- Your task -
Working from the top of the listing below, retype each line through the line containing "left front paw: (409, 473)", both included, with no pictures.

- Materials provided -
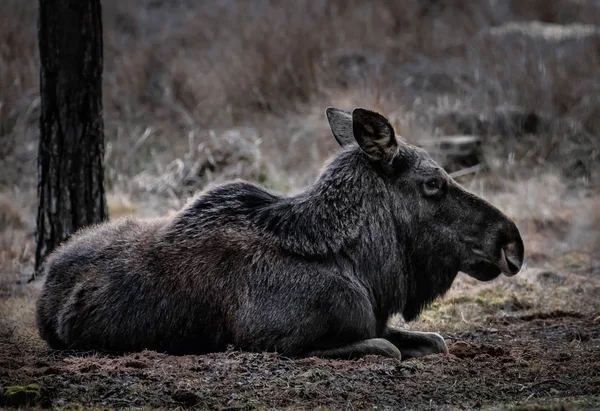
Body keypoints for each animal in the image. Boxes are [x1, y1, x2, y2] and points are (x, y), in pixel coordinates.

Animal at [38, 107, 524, 360]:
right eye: (433, 183)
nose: (511, 243)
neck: (366, 270)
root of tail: (47, 277)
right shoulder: (273, 341)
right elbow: (386, 348)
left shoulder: (379, 318)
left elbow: (434, 340)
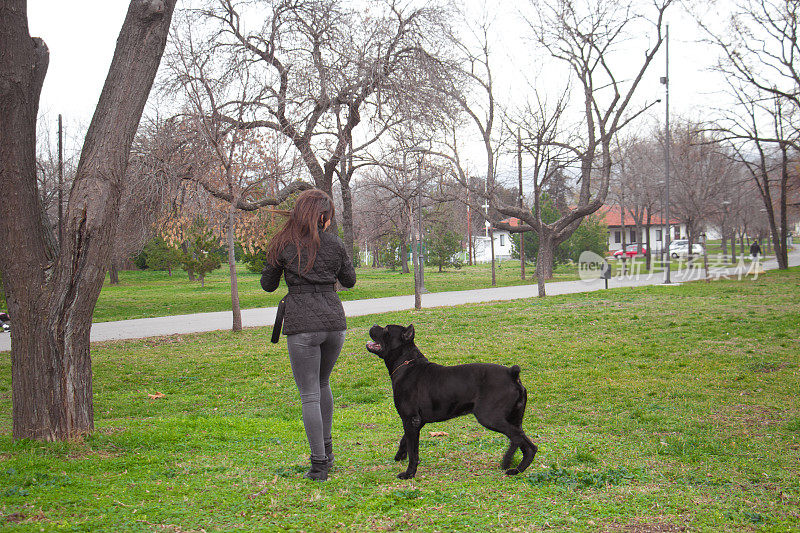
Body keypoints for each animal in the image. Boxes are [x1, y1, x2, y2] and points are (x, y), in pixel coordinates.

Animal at [368, 324, 536, 478]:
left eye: (386, 330)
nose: (374, 325)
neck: (407, 363)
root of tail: (512, 374)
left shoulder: (410, 420)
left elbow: (413, 449)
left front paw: (409, 473)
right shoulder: (417, 421)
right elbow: (405, 440)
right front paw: (400, 455)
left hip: (490, 417)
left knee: (525, 443)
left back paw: (516, 469)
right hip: (514, 418)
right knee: (517, 439)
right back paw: (508, 462)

- Exercise response -
Body keypoints for each animal in the image. Boxes are [x1, y1, x2, y2] and points are (x, y), in pixel coordinates.

Animal at [38, 107, 524, 360]:
right eye: (433, 183)
nose: (511, 243)
neck: (366, 270)
root of tail: (47, 277)
right shoulder: (273, 341)
right elbow: (386, 348)
left shoulder: (379, 318)
left elbow: (434, 340)
Body keypoints for each animal in the image. Boxes are [x1, y1, x2, y2] and points are (x, y), in pixel coordinates.

Animal at [368, 324, 536, 478]:
left eye: (386, 330)
nose: (374, 325)
neck: (407, 363)
root of tail: (512, 374)
left shoulder: (410, 420)
left elbow: (413, 449)
left front paw: (409, 473)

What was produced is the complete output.